Is what I am doing right now. Since the only cinema for miles around tends to be full of texting teenagers and shows the sort of stuff comprehensible only to them, I catch up with films six months late on dvds, (or a little sooner on transatlantic flights, that is if it's not Air Canada and the system's actually working).
Now I am hugely interested in American history and it takes a lot to bore me where that's concerned. But I'm sorry to say that Lincoln is succeeding admirably. I'm making myself get through half-an-hour at a time as a sort of penance. Hubby, who is a serious history buff, gave up from the start, saying he had better things to do. Apart from the usual melodramatic, heartstring-twisting Spielberg beginning, it's been so far nothing but a bunch of politicians sitting in a dark room arguing with each other, with occasional hysterical interjections by Lincoln's shrewish and unpleasantly dotty wife. By contrast, those old Hollywood biopics were wildly inaccurate but at least they knew how to tell a story.

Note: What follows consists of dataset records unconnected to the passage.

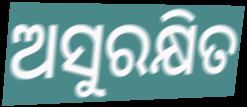
ଅସୁରକ୍ଷିତ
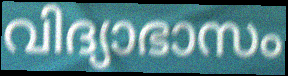
വിദ്യാഭാസം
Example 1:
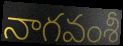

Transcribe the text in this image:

నాగవంశీ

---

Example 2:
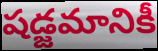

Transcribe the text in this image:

షడ్జమానికీ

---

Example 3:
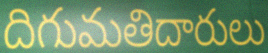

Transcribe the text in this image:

దిగుమతిదారులు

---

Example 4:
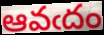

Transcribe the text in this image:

ఆవఁదం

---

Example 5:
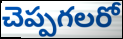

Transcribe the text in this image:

చెప్పగలరో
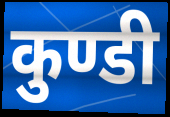
कुण्डी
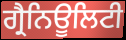
ਗ੍ਰੈਨਿਊਲਿਟੀ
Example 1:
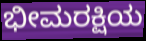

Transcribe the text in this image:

ಭೀಮರಕ್ಷಿಯ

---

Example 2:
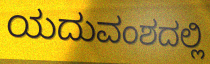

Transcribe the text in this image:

ಯದುವಂಶದಲ್ಲಿ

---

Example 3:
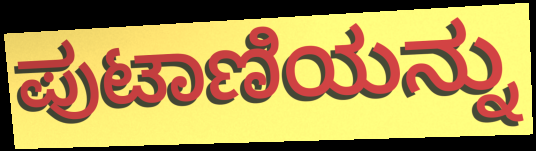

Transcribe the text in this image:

ಪುಟಾಣಿಯನ್ನು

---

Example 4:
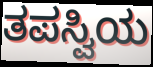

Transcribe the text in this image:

ತಪಸ್ವಿಯ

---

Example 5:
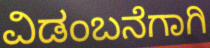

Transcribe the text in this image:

ವಿಡಂಬನೆಗಾಗಿ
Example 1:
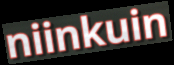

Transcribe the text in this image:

niinkuin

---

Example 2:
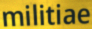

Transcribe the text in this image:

militiae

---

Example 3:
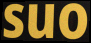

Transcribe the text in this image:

suo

And a couple of years ago, there was a quite superlative TV drama series called John Adams about the second President, which was serious history, beautifully acted - and beautifully enjoyable. It was as good, even better, than some of the best British dramas, which is saying a lot coming from me. Lincoln, while trying for the same, slow-moving, detailed style, is not a patch on John Adams.
OK, Daniel Day-Lewis is pretty convincing. But that's not enough. And incidentally I thought the chap in Silver Linings Playbook had a tougher role to play and should have won the Oscar. And SLP should have won Best Pic. I thought it wouldn't be my sort of film at all but it was complex, many-layered and unexpectedly terrific. The winner and its rival, Argo and Zero Dark Thirty were travesties of recent history. In my view. But that's another story.